- Born: Paik Kun (白健) 1951 (age 74–75) Seoul, South Korea
- Other name: Dr. Fad
- Occupations: Businessman, inventor, television personality
- Spouse: Marilou Cantiller
- Children: 3
- Relatives: Nam June Paik (uncle) Ali Wong (Former daughter-in-law)

= Ken Hakuta =

American inventor (born 1951)

Ken Hakuta (born 1951), known as Dr. Fad since 1983, is an American businessman, inventor, and television personality. Hakuta, as Dr. Fad, was the host of the popular children's invention TV show The Dr. Fad Show, which ran from 1988 to 1994. The show featured children's inventions and promoted creativity and inventiveness in children. Hakuta was the organizer of four Fad Fairs, conventions of inventors with fun, wacky ideas, in Detroit, New York City and Philadelphia.

== Overview ==
Hakuta imported and merchandised the Wacky Wall Walker, one of the best selling toys of the 1980s. The Wacky Wall Walker became a fad hit in 1983, and over 240 million units have sold. In 1983, NBC aired an animated Christmas special, Deck the Halls with Wacky Walls, to capitalize on the toy fad. Their popularity peaked after the Kellogg Company inserted them as free prizes in cereal boxes. The VH1 program "I Love the 80s: 1983" features Dr. Fad and the Wall Walkers.

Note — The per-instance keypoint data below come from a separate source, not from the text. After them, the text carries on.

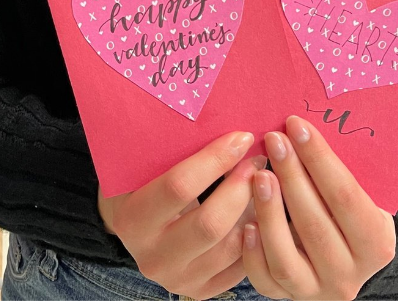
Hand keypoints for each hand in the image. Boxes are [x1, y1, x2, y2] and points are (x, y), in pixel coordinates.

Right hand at [98, 130, 266, 298]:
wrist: (138, 226)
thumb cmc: (147, 182)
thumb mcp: (147, 163)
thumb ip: (175, 146)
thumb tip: (222, 114)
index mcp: (133, 219)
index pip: (179, 186)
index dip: (216, 159)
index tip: (243, 137)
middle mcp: (153, 257)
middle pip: (212, 223)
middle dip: (243, 186)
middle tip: (260, 161)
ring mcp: (179, 279)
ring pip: (233, 245)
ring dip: (256, 209)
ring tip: (264, 182)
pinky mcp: (202, 289)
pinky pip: (243, 264)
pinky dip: (258, 232)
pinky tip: (262, 208)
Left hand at [243, 116, 395, 300]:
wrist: (349, 260)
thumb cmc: (351, 217)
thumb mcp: (359, 198)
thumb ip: (336, 176)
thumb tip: (301, 132)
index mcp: (376, 243)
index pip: (345, 194)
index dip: (319, 158)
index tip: (296, 126)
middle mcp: (350, 275)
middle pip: (314, 222)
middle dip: (291, 174)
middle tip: (273, 140)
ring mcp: (319, 290)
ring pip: (286, 257)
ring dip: (269, 211)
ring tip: (258, 174)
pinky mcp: (291, 298)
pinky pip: (267, 280)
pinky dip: (254, 252)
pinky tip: (247, 223)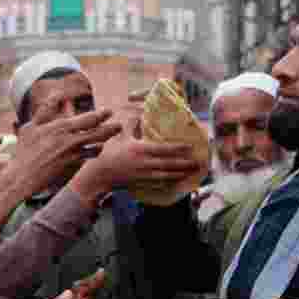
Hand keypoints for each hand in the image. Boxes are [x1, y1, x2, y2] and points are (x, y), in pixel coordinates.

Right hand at [3, 109, 121, 197]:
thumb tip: (56, 95)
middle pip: (96, 131)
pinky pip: (88, 157)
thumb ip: (45, 110)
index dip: (100, 115)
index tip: (109, 111)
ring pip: (95, 144)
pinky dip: (95, 151)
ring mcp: (71, 153)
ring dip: (105, 139)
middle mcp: (68, 139)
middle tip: (120, 124)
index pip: (86, 119)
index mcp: (60, 127)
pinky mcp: (71, 165)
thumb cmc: (24, 150)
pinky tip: (98, 149)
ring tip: (114, 134)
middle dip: (110, 127)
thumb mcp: (31, 126)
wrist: (21, 176)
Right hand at [70, 104, 200, 202]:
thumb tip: (137, 115)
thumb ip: (131, 126)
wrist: (101, 174)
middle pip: (169, 164)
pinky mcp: (141, 182)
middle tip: (197, 162)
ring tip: (191, 172)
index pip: (163, 149)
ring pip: (166, 175)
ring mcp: (143, 174)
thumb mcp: (121, 137)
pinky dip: (169, 182)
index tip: (190, 146)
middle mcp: (144, 163)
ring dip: (180, 173)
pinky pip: (159, 183)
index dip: (178, 148)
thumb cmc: (110, 153)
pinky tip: (176, 180)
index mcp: (140, 149)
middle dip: (184, 163)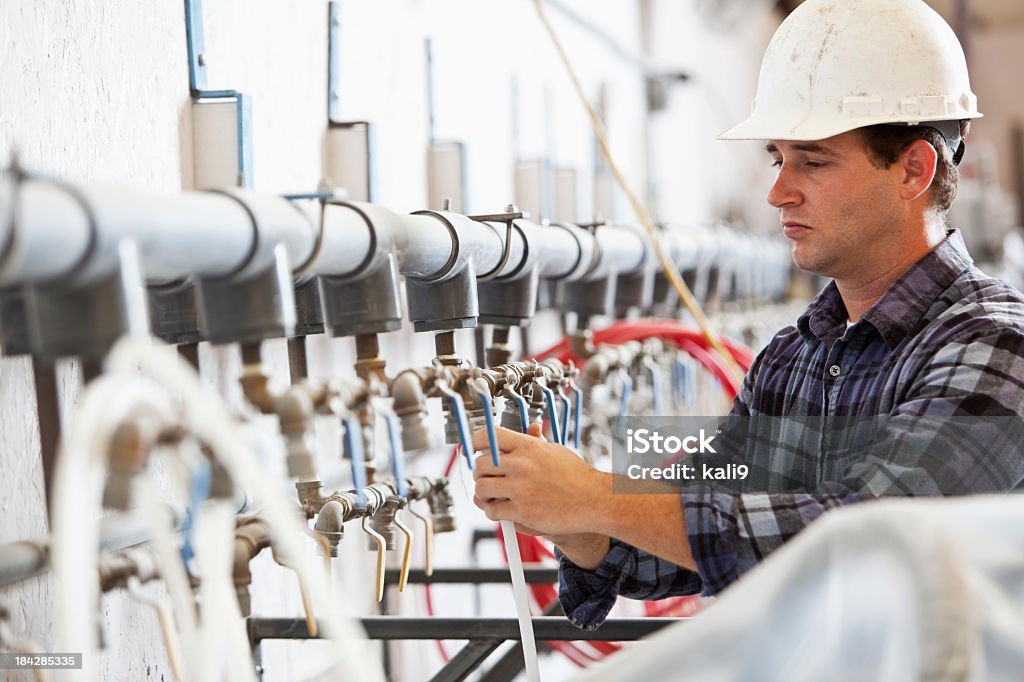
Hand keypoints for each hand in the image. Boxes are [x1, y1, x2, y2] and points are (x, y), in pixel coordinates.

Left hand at [471, 423, 607, 537]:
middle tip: (485, 478)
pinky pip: (493, 511)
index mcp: (528, 446)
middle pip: (480, 465)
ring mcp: (521, 489)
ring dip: (483, 494)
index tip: (472, 449)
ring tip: (491, 496)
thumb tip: (530, 427)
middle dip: (479, 473)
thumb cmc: (577, 476)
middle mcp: (522, 465)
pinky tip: (500, 510)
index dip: (475, 442)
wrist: (594, 500)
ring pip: (482, 488)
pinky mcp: (522, 511)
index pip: (489, 437)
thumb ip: (537, 441)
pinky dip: (492, 512)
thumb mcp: (556, 451)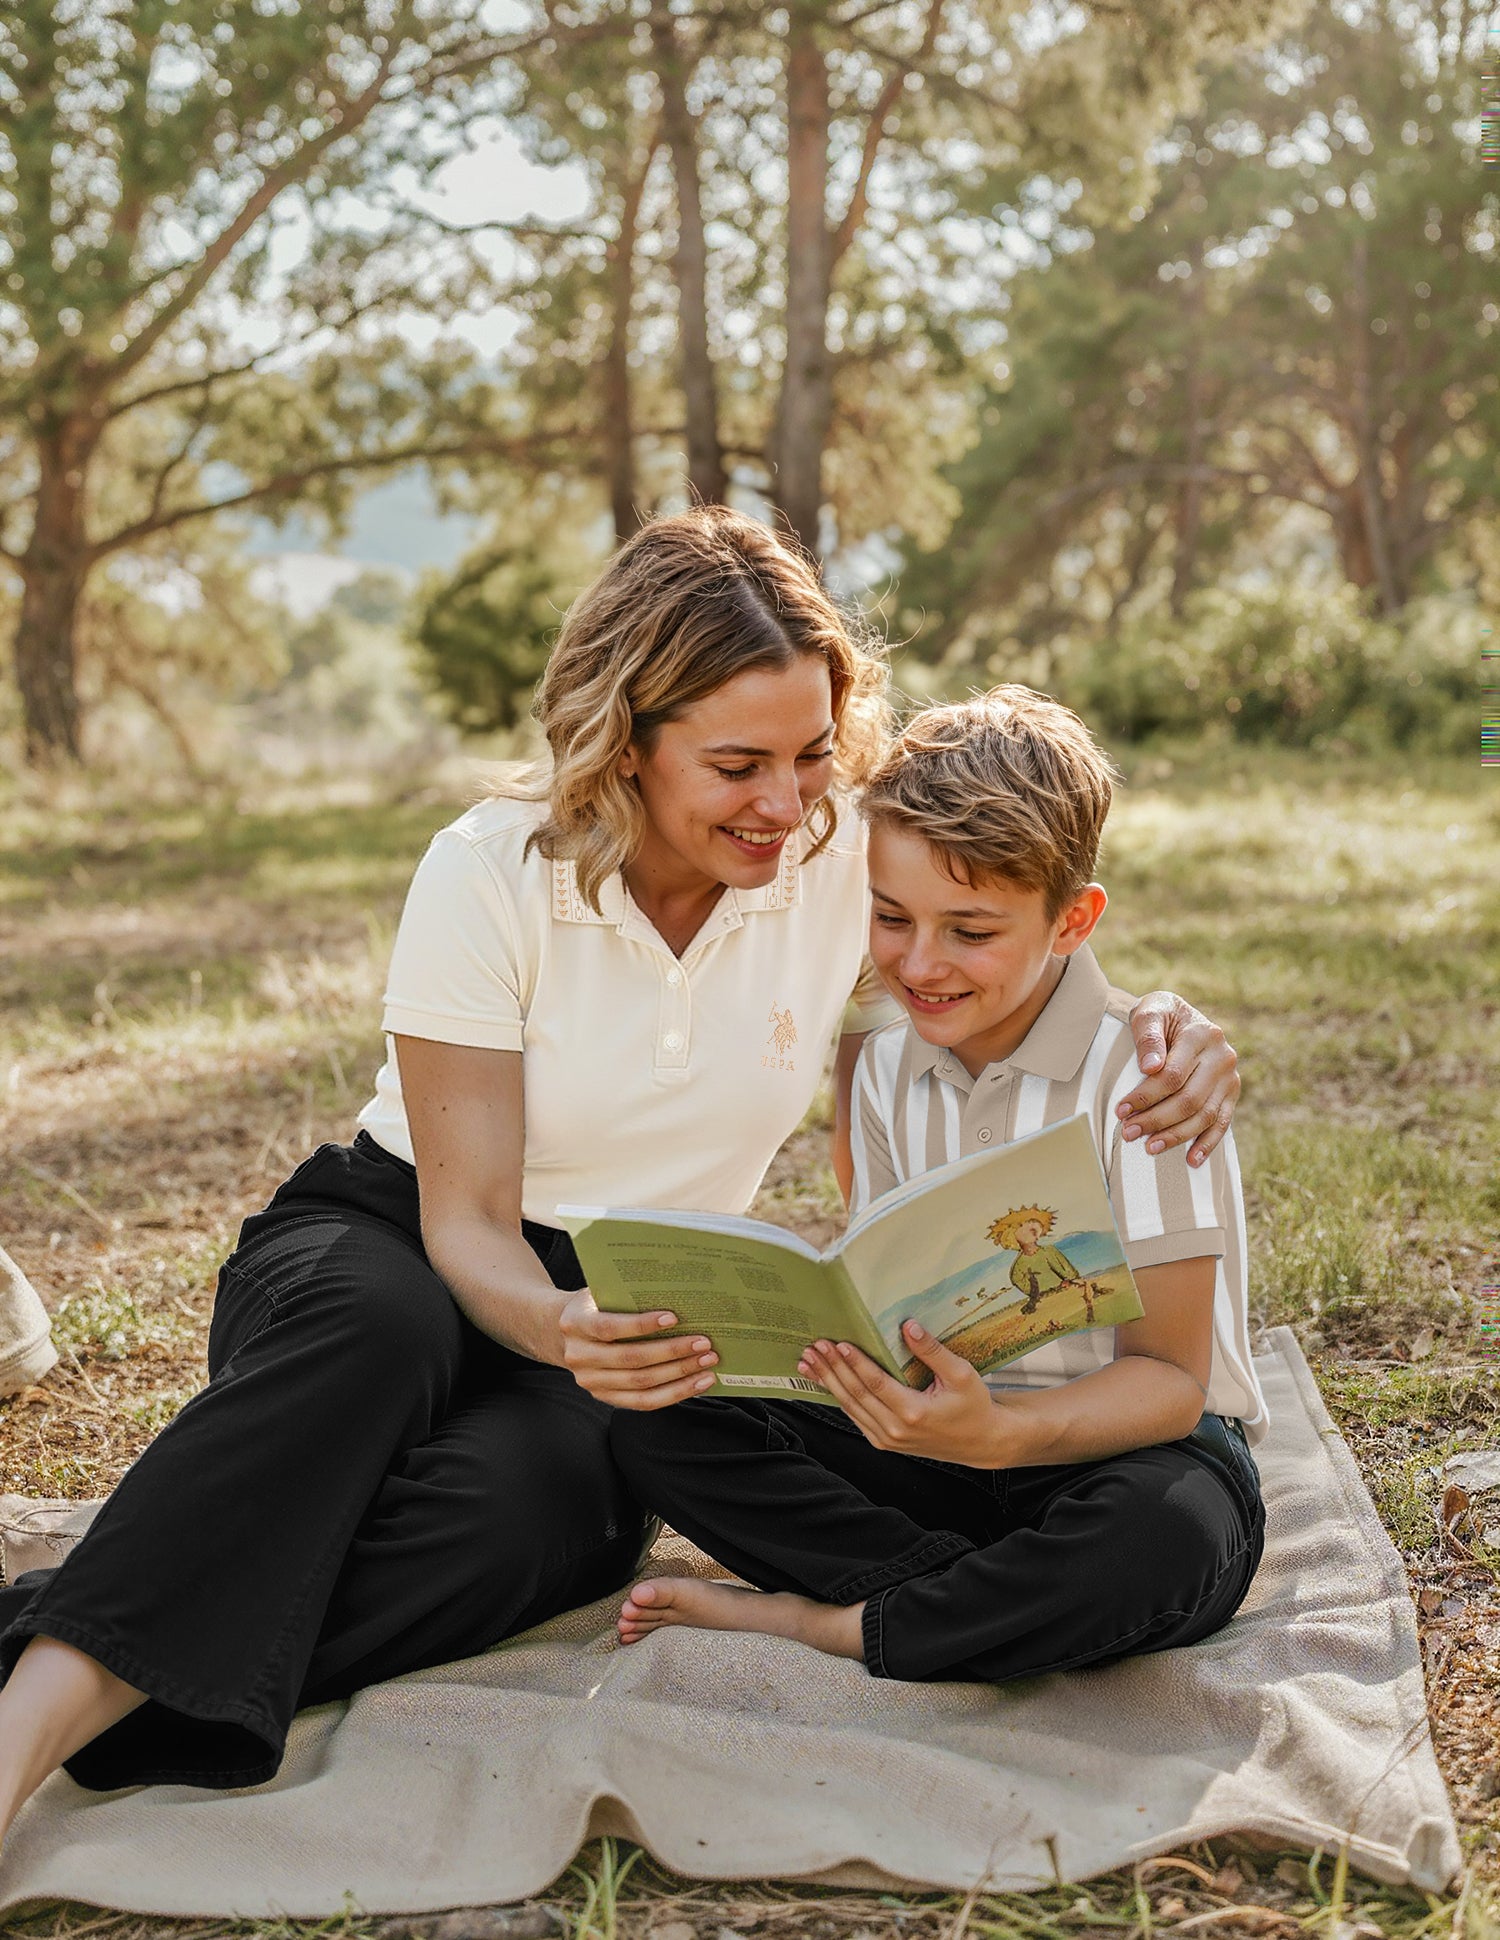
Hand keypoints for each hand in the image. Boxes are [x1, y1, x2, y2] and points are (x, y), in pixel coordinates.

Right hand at [558, 1292, 717, 1409]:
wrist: (563, 1332)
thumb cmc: (595, 1306)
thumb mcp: (602, 1293)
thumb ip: (627, 1296)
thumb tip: (678, 1296)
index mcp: (575, 1324)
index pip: (609, 1327)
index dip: (641, 1324)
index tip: (674, 1318)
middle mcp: (579, 1356)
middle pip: (631, 1359)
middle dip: (672, 1352)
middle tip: (703, 1343)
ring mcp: (591, 1382)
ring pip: (641, 1384)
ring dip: (679, 1375)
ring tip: (707, 1363)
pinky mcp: (605, 1397)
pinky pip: (644, 1402)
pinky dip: (674, 1393)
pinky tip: (697, 1383)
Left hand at [798, 1321, 1006, 1466]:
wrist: (980, 1442)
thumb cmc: (973, 1406)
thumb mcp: (961, 1375)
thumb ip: (933, 1351)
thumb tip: (908, 1326)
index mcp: (914, 1413)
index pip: (876, 1384)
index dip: (855, 1363)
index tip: (838, 1343)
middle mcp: (895, 1430)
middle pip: (856, 1395)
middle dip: (833, 1368)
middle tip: (815, 1346)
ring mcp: (887, 1440)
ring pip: (850, 1407)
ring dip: (829, 1382)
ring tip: (809, 1361)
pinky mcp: (884, 1443)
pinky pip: (856, 1417)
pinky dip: (839, 1397)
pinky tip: (826, 1381)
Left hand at [1120, 992, 1239, 1167]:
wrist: (1181, 1016)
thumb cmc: (1159, 1015)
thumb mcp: (1149, 1011)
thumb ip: (1148, 1035)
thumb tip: (1150, 1067)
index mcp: (1202, 1034)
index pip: (1172, 1075)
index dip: (1145, 1096)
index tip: (1120, 1111)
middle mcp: (1222, 1056)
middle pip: (1188, 1098)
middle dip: (1156, 1120)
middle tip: (1128, 1133)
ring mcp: (1230, 1076)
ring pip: (1204, 1115)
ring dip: (1176, 1135)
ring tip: (1149, 1148)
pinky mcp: (1232, 1092)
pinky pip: (1222, 1123)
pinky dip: (1208, 1144)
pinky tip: (1191, 1160)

Hakuta is also an art collector and is particularly known for a large group of Shaker items, furniture and other pieces, that he purchased in 1991. These are now part of the so-called Mount Lebanon Shaker Society collection.

In 1998, Hakuta built on his long-standing interest in herbal medicine to found AllHerb.com, an eCommerce company offering herbal remedy products and information. AllHerb.com sought to differentiate itself from other competitors in the space by positioning itself as "the most authentic resource for herbal medicine available today"; for instance, one of its spokespeople was a shaman, tribal healer, and herbalist from the Peruvian rainforest. AllHerb.com ceased operations in February 2000.

Hakuta has been featured in numerous media including: The Washington Post, The New York Times, the Los Angeles Times, the Detroit Free Press, USA Today, Time, Newsweek, Forbes, Fortune, Inc., Entrepreneurship, Business Week, CBS Evening News, 60 Minutes, 48 Hours, Lifestyles of the Rich and Famous, Oprah, Geraldo, Today Show, The Tonight Show, Late Night with Conan O'Brien, The Don and Mike Show, Larry King, and numerous radio shows around the country. There are two Harvard Business School case studies on AllHerb.com: "Ken Hakuta: AllHerb.com" and "AllHerb.com: Evolution of an E-tailer".

== Personal life ==
Hakuta was born in Seoul, South Korea. His Korean name is Paik Kun, and he was born as the first child of Paik Nam-il, who was the CEO of a textile manufacturing company originally owned by his father, Paik Nag-seung, who was accused in 2002 of having been a chinilpa during the Japanese occupation of Korea. The textile manufacturing company was the biggest of its kind during the Japanese colonial era in Korea. His family relocated to Japan in 1951, where they changed their Korean surname to a Japanese name based on the original Chinese character (白). Ken Hakuta subsequently grew up in Japan. He received his Master of Business Administration from Harvard University in 1977. Hakuta married Marilou Cantiller, a Filipina he met while the pair worked at the World Bank, in 1977. The pair have three children: Justin, Kenzo, and Aki. Justin is the former husband of comedian Ali Wong.

Hakuta is the nephew of the video artist Nam June Paik and was the manager of Paik's New York City studio at the time of his death. He is the executor of his uncle's estate.